Brief:
Set down exactly, from the records below, the line with "thumb ip: (397, 366)" through the line with "ring tip: (501, 353)", and nothing else.
======== Input material ========
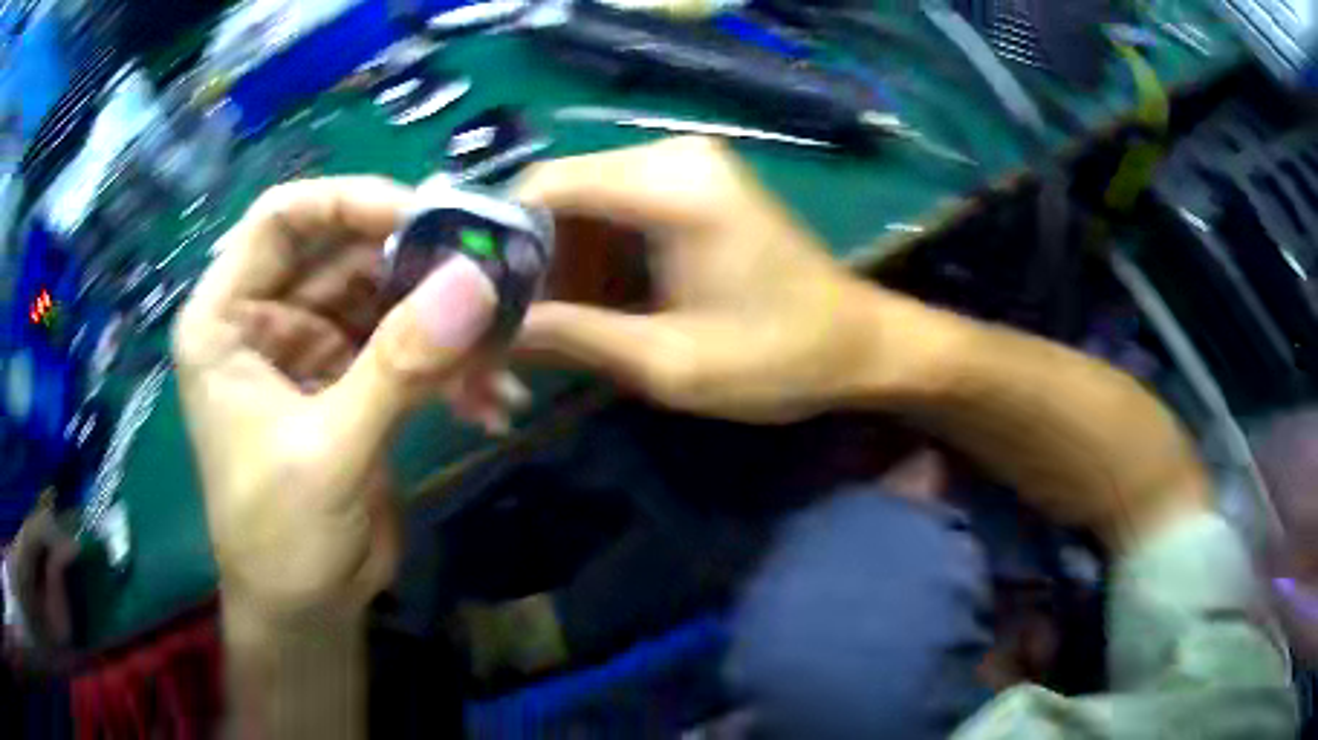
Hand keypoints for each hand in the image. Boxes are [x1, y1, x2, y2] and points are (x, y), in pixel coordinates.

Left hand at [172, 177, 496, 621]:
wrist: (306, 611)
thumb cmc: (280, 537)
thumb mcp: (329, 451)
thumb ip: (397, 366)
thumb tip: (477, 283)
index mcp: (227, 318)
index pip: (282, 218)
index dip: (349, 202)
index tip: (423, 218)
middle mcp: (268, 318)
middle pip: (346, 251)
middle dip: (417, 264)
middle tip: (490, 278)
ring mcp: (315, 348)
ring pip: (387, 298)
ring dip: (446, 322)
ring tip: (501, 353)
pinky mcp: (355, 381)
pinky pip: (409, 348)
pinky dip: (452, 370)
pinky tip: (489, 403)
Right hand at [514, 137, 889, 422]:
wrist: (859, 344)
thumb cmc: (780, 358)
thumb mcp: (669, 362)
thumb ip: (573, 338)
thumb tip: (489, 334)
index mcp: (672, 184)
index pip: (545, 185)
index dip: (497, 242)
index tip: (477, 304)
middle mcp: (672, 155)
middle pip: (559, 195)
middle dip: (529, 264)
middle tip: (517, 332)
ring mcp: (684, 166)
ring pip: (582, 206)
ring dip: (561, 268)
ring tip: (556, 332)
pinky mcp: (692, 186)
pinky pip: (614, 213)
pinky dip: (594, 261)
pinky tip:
========
Exercise solution:
thumb ip: (397, 366)
thumb tip: (477, 283)
index mcp: (227, 318)
index pip: (282, 218)
index dip: (349, 202)
index tip: (423, 218)
middle mcp: (268, 318)
middle pip: (346, 251)
middle dip: (417, 264)
middle tip: (490, 278)
ring mcp: (315, 348)
ring pip: (387, 298)
ring dip: (446, 322)
ring tip: (501, 353)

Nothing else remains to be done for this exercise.